You see, Bethesda has now become one of those companies that puts graphics-quality over -everything else- in their games, so other types of things, which take time to implement, get amputated from the game on the altar of graphics-quality.
Personally, I'm eager to see what happens in a console generation or two, when improving graphics any further becomes unworkable due to the sheer manpower involved.
Actually, while they removed a couple of armor types, several more were added in their place. So unless I counted wrong, Skyrim actually had more armor types than Oblivion.
For spears, they'd be nice, and I'm willing to bet more than a few septims that it might be added in an upcoming DLC, like the crossbow was, but for now, by big ol' Dragonbone Battleaxe serves me in combat well enough.
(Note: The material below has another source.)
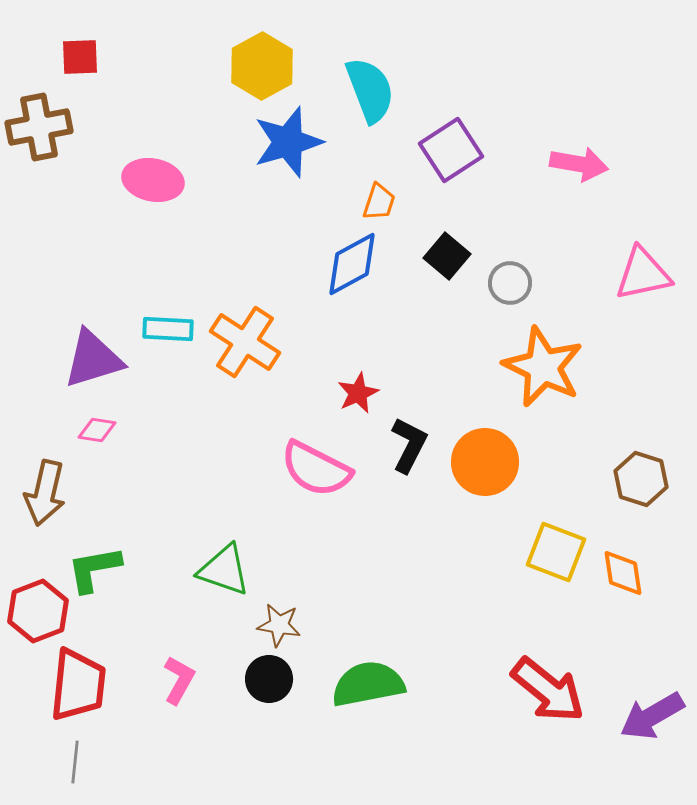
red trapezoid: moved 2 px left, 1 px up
I would prefer Dark Souls combat wise, not only Spear/Polearm does different damage type their moveset is distinct. And moveset means a lot in Dark Souls combat. A spear users can turtle behind a greatshield and attack without lowering their shield, and a thrust is fast, has long reach and works very well in narrow corridor/rooms with low ceiling (which is usually Greatsword/ Ultra Greatsword nightmare).
My apologies. I was unclear. When I say "armor types," what I mean is "armor slots."
I don't think this is likely, since a Bethesda exec recently referred to adding spears as "silly."
It sometimes also doesn't just happen with spears but other typical medieval fantasy things too. For instance I recall being pretty surprised that Dragon Age managed to leave out horses. Like, there's absolutely no mention of them at all, kind of odd.
They are just to lazy to put it into an update! The spears are already there, they'd just need to patch them into Skyrim. I really don't get that!
This, they cut stuff because it was too hard, took too much time to do, or (mostly) the XBox wasn't going to be able to handle it.
Seasonal Foliage! With snow!
That seems most likely. However, if the intention was to give modders the chance to put spears in, why did they go out of their way to make the skills/weapons of Skyrim much -less- moddable, and a much more closed system than in Morrowind -or- Oblivion. I've seen the Creation Kit. Compared to the construction sets of either of those games, its power is quite limited.
This may have the worst consequences, of all the problems that Skyrim had; the handicapping of the modding community.